Text segment
Question

Let d be the perpendicular distance from the centre of the ellipse $\frac{x^2}{a^2}+\frac{y^2}{b^2}=1$ to the tangent drawn at a point P on the ellipse. If $F_{1}and{F}_2$ are the two foci of the ellipse then show that: $(P{F}_1-P{F}_2{)}^2=4a^2[1-\frac{b^2}{d^2}]$ .

Answer 1

Ellipse:$\frac{x^2}{a^2}+\frac{y^2}{b^2}=1---\left(i\right)$

focus : $F_1:(ae,0)\&F_2:(-ae,0)$

centre:$(0,0)$

$M$ is perpendicular on tangent at $P(a\cos \varphi ,b\sin \varphi )$

equation of tangent $\Rightarrow \frac{x\cos \varphi }{a}+\frac{y\sin \varphi }{b}=1---\left(ii\right)$

length of $CM=|\frac{0+0-1}{\frac{\cos {}^2\varphi }{a^2}+\frac{\sin {}^2\varphi }{b^2}}|=\frac{a^2{b}^2}{b^2{\cos }^2\varphi +a^2{\sin }^2\varphi }=d---\left(iii\right)$

now, $P{F}_1=\sqrt{(a\cos \varphi -ae{)}^2+b^2\sin {\varphi }^2}=\sqrt{a^2{\cos }^2\varphi +b^2{\sin }^2\varphi +a^2{e}^2-2a^{2}e\cos \varphi }$

$P{F}_2=\sqrt{(a\cos \varphi +ae{)}^2+b^2\sin {\varphi }^2}=\sqrt{a^2{\cos }^2\varphi +b^2{\sin }^2\varphi +a^2{e}^2+2a^{2}e\cos \varphi }$

$\Rightarrow P{F}_1-P{F}_2=(0+..2\sqrt{(a^2{\cos }^2\varphi +b^2{\sin }^2\varphi +a^2{e}^2-2a^{2}e\cos \varphi )-(a^2{\cos }^2\varphi +b^2{\sin }^2\varphi +a^2{e}^2+2a^{2}e\cos \varphi )})$

$\Rightarrow 2.2a^2\sqrt{\frac{(b^2\cos {}^2\varphi +a^2{\sin }^2{\varphi )}^2-b^2(a^2{b}^2)}{\left(\right(b^2\cos {}^2\varphi +a^2{\sin }^2{\varphi )}^2)}}=+4a^2\sqrt{1-\frac{b^2}{d^2}}.......(d=\frac{a^2{b}^2}{b^2{\cos }^2\varphi +a^2{\sin }^2\varphi })$

Given information
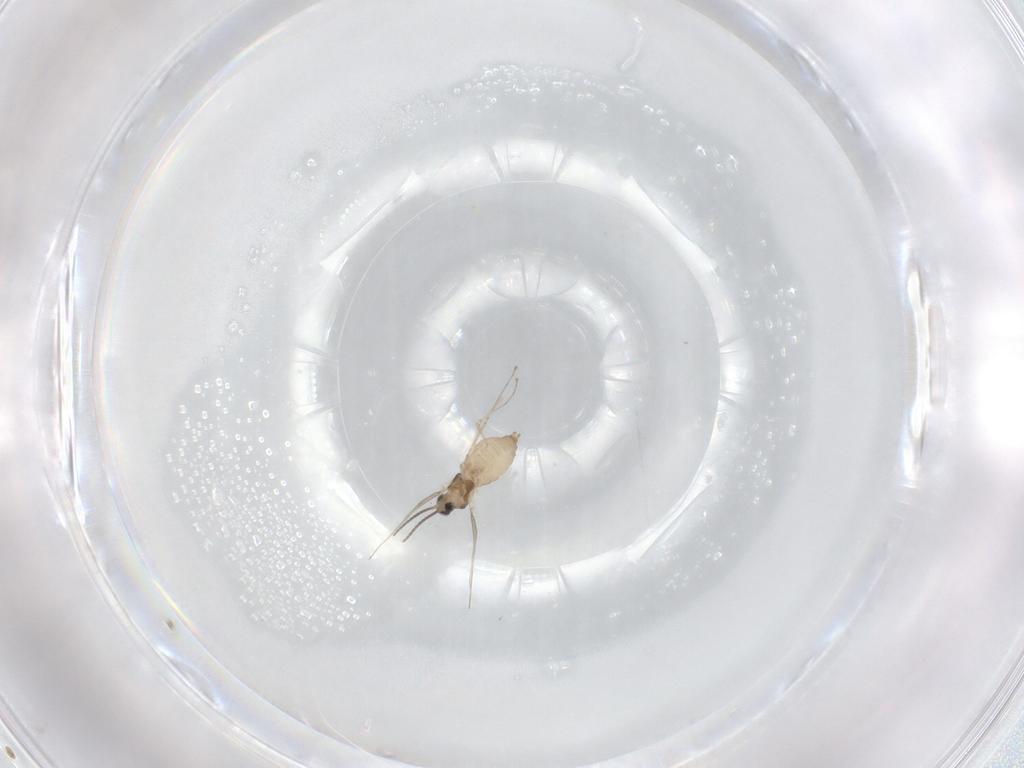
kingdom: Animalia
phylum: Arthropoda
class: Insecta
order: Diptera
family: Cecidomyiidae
* * *
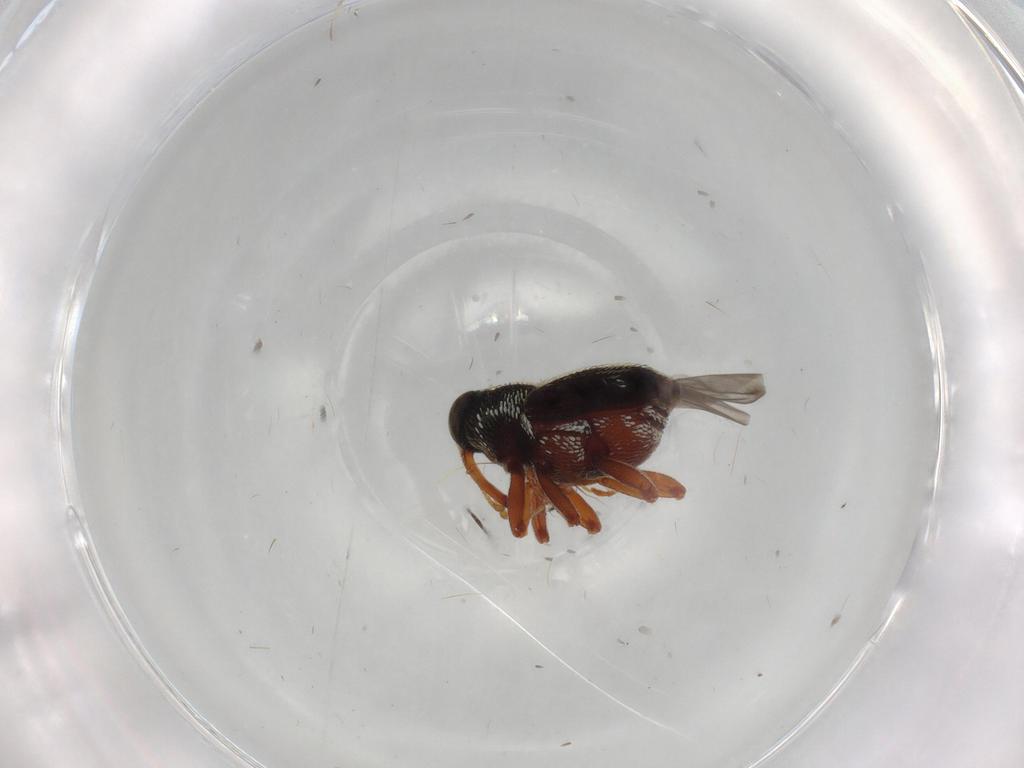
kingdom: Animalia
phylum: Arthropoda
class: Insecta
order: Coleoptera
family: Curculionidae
==
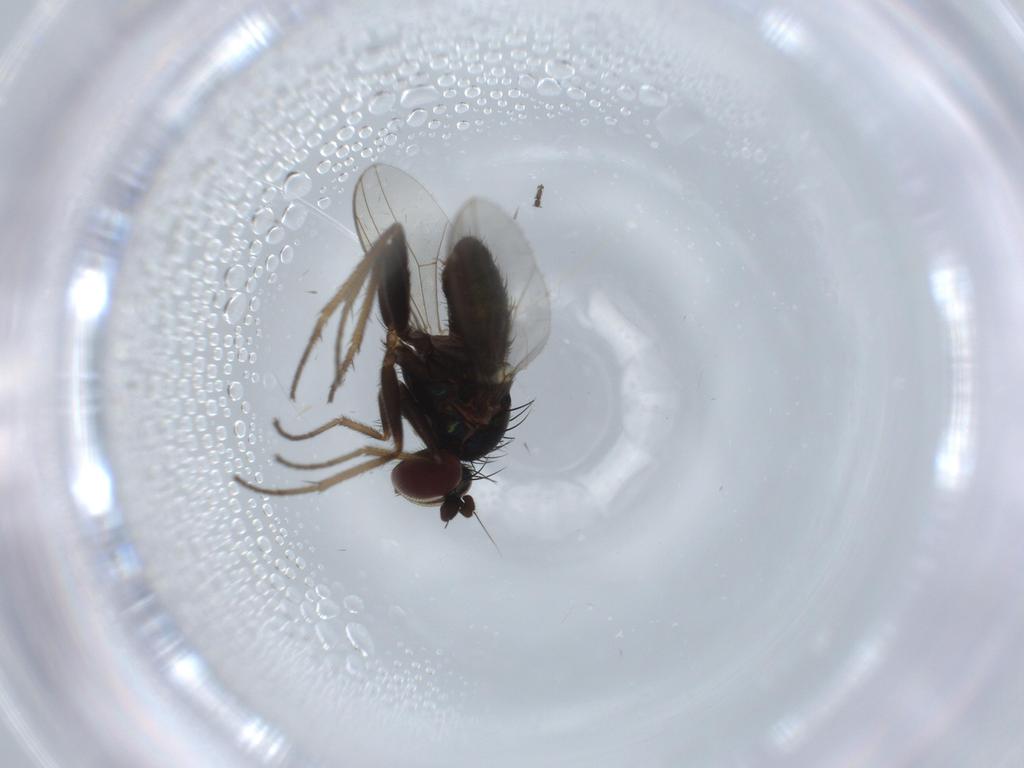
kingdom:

Task set
(1) Do these statements agree with the ellipse thread? Answer yes or no for each, quoting the deciding words.
(a) The answer puts the foci at (ae, 0) and (−ae, 0).
(b) The answer takes the centre of the ellipse to be (1, 0).
(c) The tangent in the answer is drawn at the point P(a cos φ, b sin φ).
(2) Answer these questions from the ellipse thread:
(a) In the question, which letter names the perpendicular distance from the centre to the tangent?
(b) Which equation does the answer label (i)?
(c) What equation does the answer give for the tangent?
(3) Translate this sentence from the ellipse thread into Spanish: "Let d be the perpendicular distance from the centre of the ellipse $\frac{x^2}{a^2}+\frac{y^2}{b^2}=1$ to the tangent drawn at a point P on the ellipse."

Answers to the exercise
(1)
(a) Yes: "focus : $F_1:(ae,0)\&F_2:(-ae,0)$"
(b) No: "centre:$(0,0)$"
(c) Yes: "$M$ is perpendicular on tangent at $P(a\cos \varphi ,b\sin \varphi )$"

(2)
(a) d
(b) The ellipse equation x²/a² + y²/b² = 1
(c) x cos φ / a + y sin φ / b = 1

(3) Sea d la distancia perpendicular desde el centro de la elipse $\frac{x^2}{a^2}+\frac{y^2}{b^2}=1$ hasta la tangente trazada en un punto P de la elipse.